Tuesday, October 20, 2015

Lisbon Sunrise

The so-called  "25th of April Bridge"
Photo credit: Vitor Oliveira
We are staying at the same hotel as we did the last time we visited  Lisbon.  This has its own subtle pleasures.  First there is the "Do you remember" game in which you not only try to provide the most detailed recollection from the back seat of the cab on the way there, but attempt to spur your partner on to remember things which you cannot.  If they can remember the right detail, it will pull the memory out and sometimes begin a little cascade of things in you that you thought you had forgotten.  For some reason, this feels very good—the mental equivalent of a particularly satisfying stretch, the kind where you make sounds.

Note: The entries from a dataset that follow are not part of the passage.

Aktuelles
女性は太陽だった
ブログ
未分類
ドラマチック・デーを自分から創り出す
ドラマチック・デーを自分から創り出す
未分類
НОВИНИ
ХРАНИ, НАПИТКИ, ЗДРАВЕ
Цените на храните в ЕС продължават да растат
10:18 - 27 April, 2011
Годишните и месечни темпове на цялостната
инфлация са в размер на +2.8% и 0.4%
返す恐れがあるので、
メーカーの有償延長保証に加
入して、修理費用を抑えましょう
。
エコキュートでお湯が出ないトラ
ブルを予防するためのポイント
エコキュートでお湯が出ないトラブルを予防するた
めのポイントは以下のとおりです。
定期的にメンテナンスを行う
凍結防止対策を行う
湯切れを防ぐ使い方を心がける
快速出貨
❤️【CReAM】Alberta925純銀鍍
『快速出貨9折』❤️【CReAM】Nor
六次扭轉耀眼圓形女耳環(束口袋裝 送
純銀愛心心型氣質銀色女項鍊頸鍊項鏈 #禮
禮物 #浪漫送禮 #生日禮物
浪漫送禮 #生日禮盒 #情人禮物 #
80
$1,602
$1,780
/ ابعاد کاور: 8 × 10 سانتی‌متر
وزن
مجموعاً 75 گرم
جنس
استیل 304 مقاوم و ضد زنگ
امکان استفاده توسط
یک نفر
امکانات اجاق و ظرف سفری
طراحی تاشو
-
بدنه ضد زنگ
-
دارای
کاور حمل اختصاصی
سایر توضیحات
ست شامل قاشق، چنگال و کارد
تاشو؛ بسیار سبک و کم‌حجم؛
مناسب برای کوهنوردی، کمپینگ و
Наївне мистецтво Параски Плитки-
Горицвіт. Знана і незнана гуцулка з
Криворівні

Christ the King statue.  Photo credit:
Magnusha
 As part of this game, we sit to eat breakfast in the dark looking out over a view that right now only  lives in memory before it becomes slowly available to our eyes.  From here, we know we will be able to see the waterfront and architectural doubles of Rio de Janeiro and the San Fransisco Oakland Bay Bridge as soon as the sun comes up.  The game intensifies as the light begins to come up, and we race to see who can remember more before reality trumps memory.  What was the name of the firm that built both bridges? (The American Bridge Company)  Where, exactly, is the large statue situated? (Both of us point out into the dark)  What did the young Portuguese woman look like who told us all about these things last time?  And so on.  It's a good way to start a day.